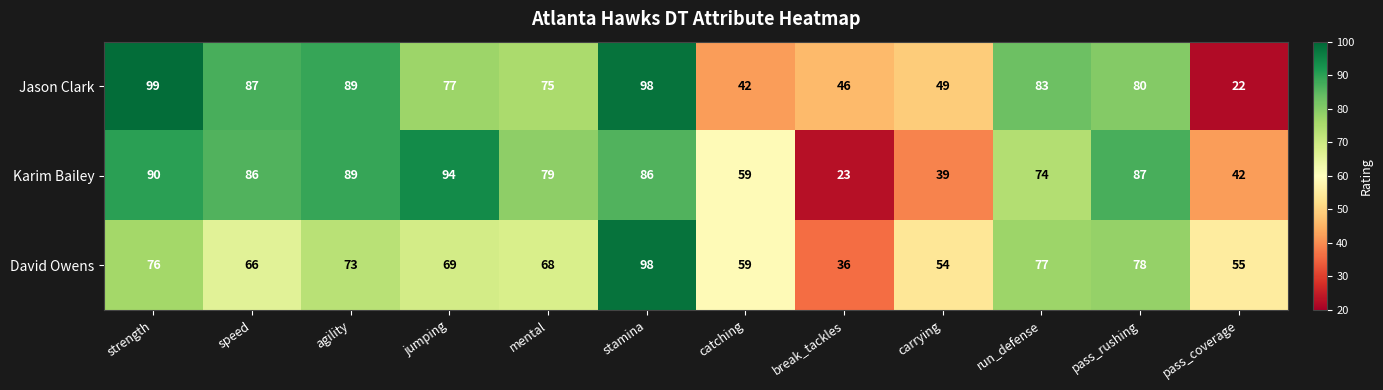

How many distinct data groups are displayed?

3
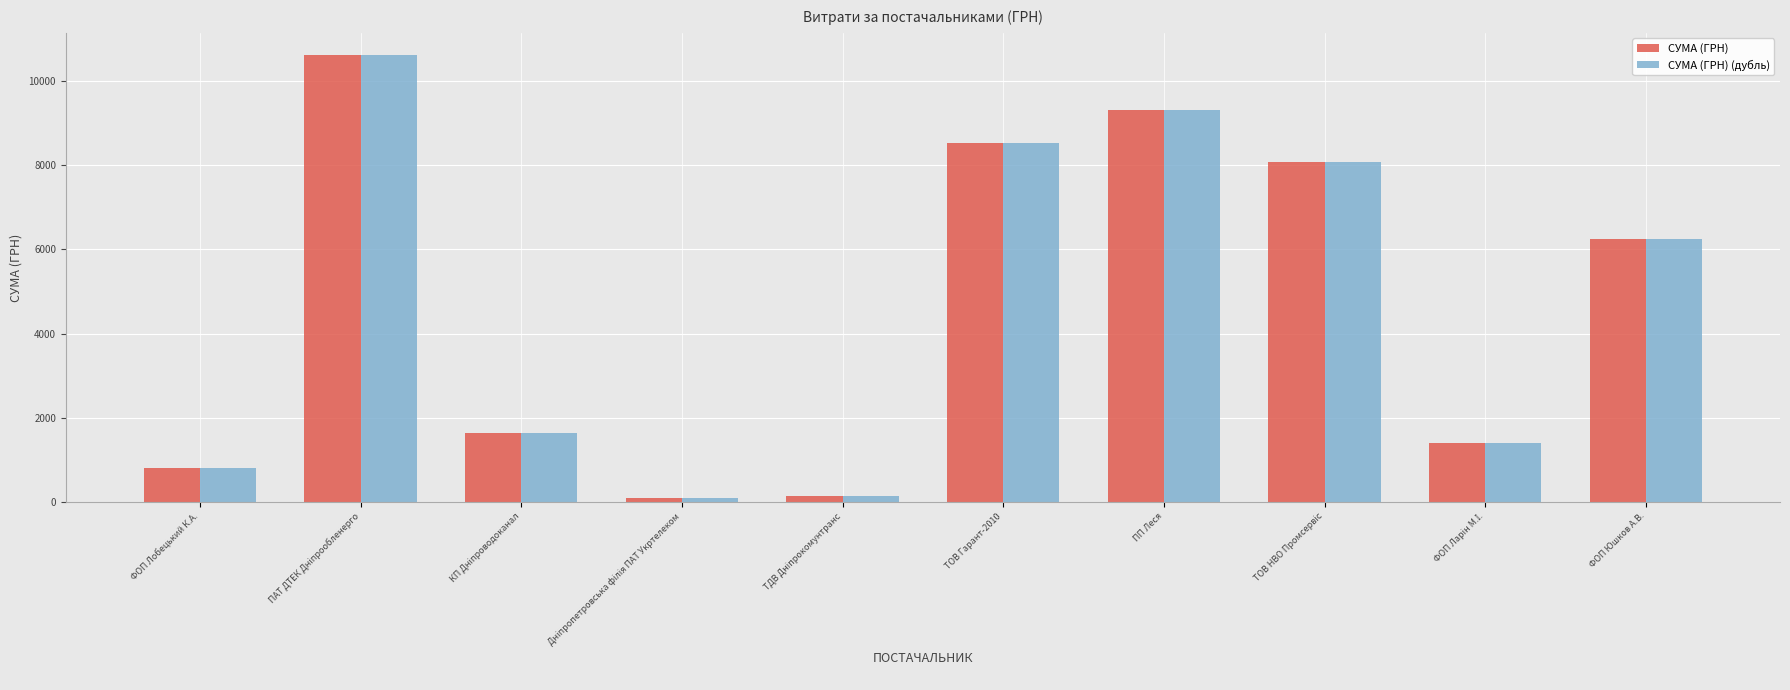

At which label is СУМА (ГРН) (дубль) closest to 5357?

ФОП Юшков А.В.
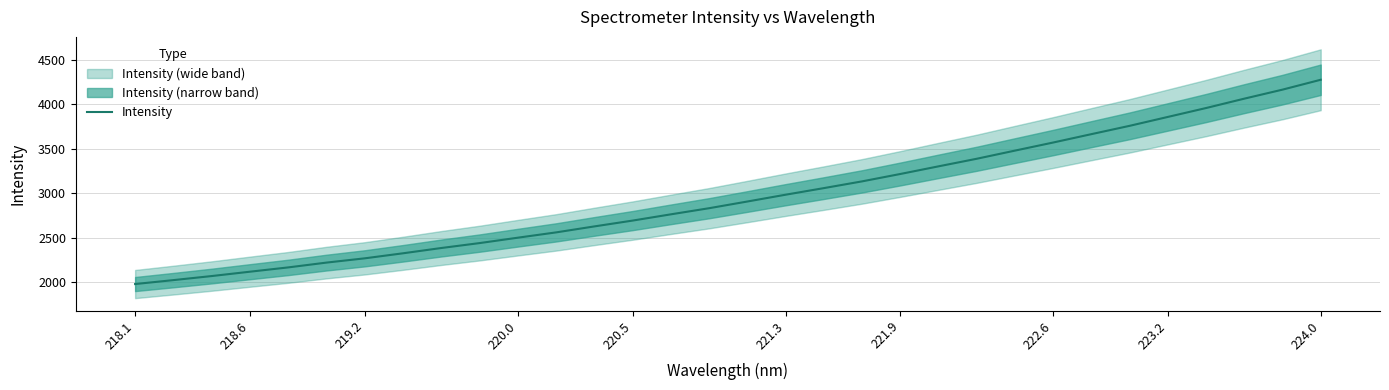

How many values are below 2905?

16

--------------------------------

• ANFRAGE
Wiederhole alle obigen Datensätze Zeile für Zeile und ohne jede Änderung. Die Bilder lässt du dabei weg.

• ERGEBNIS
How many distinct data groups are displayed?

3

At which label is СУМА (ГРН) (дубль) closest to 5357?

ФОП Юшков А.В.

How many values are below 2905?

16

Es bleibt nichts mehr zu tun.